MemMap: file-backed or anonymous memory mapping#

Examples relevant to the memmap module.

When a file path is provided, the mapping is file-backed and reflects the contents of the underlying file. When no file is provided, the module creates an anonymous memory mapping backed by RAM only.

File-backed memory mapping with a safe, OS-agnostic interface.

This module provides an abstraction for accessing files as memory without loading the entire file into RAM. Data is mapped lazily: only the portions that are accessed are paged into memory by the operating system.

The goal of this module is to expose memory semantics, not raw I/O. Implementation details such as POSIX mmap or Windows file mapping APIs are intentionally hidden from users.

This design mirrors the philosophy of numpy.memmap: high-level, portable, and safe by default.

Conceptual overview#

Traditional file I/O copies data from disk into memory:

file -> read() -> RAM buffer

Memory mapping instead exposes the file as if it were memory:

file <-> OS page cache <-> process address space

This allows efficient random access to very large files without exceeding available RAM.

What this module is#

  • A memory abstraction over files

  • Lazy-loading and demand-paged

  • Cross-platform (POSIX and Windows)

  • Deterministic and explicit lifetime management

  • Suitable for large datasets and random access patterns

What this module is NOT#

  • Not a file format parser

  • Not a streaming I/O API

  • Not a replacement for read() / write()

  • Not an exposure of raw OS pointers

Typical use cases#

  • Large numeric or binary datasets

  • Machine learning feature stores

  • On-disk indexes or lookup tables

  • Shared read-only data across processes

  • Avoiding full file loads into RAM

Design principles#

  • Intent-based naming (memmap, not mmap or mman)

  • OS-specific details are private

  • Public APIs do not expose pointers or syscalls

  • Fail fast with clear, actionable errors

  • Explicit ownership and lifetime control

Basic example#

Map a file and access its contents without loading it fully:

>>> from memmap import MemMap
>>> mm = MemMap.open("data.bin", mode="r")
>>> value = mm.read_at(offset=128, size=4)
>>> mm.close()

Only the requested bytes are accessed; the rest of the file remains on disk.

Relationship to other APIs#

  • io modules move data (copy bytes into memory)

  • memmap modules expose data (file-backed memory views)

If you need parsing or serialization, use an I/O module.
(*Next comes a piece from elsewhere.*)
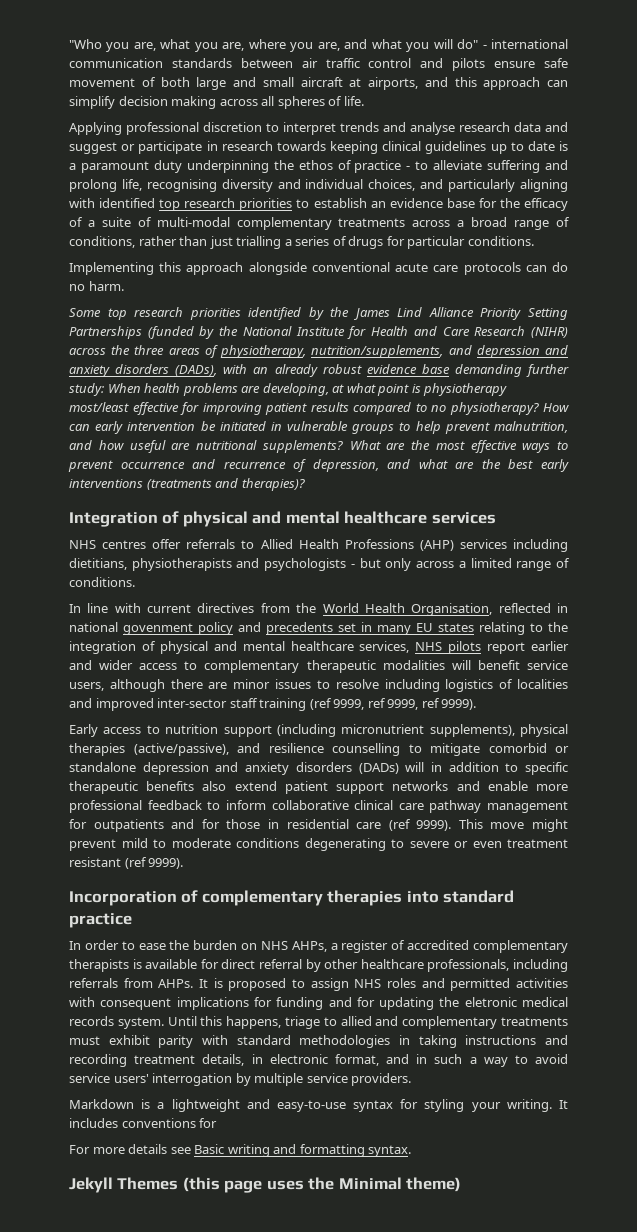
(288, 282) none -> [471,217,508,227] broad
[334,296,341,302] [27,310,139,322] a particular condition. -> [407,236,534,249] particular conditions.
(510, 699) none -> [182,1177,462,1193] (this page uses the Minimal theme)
If you need random access to large data, use memmap.

Platform notes#

Internally, this module uses: * POSIX mmap on Unix-like systems * Windows file mapping APIs on Windows

These details are implementation-specific and not part of the public API.

See also

  • numpy.memmap

  • scipy.io

  • mmap (Python standard library)

Notes for developers#

Public APIs must remain OS-agnostic. Do not expose raw pointers, file descriptors, or platform-specific constants. All resource acquisition must have explicit release semantics.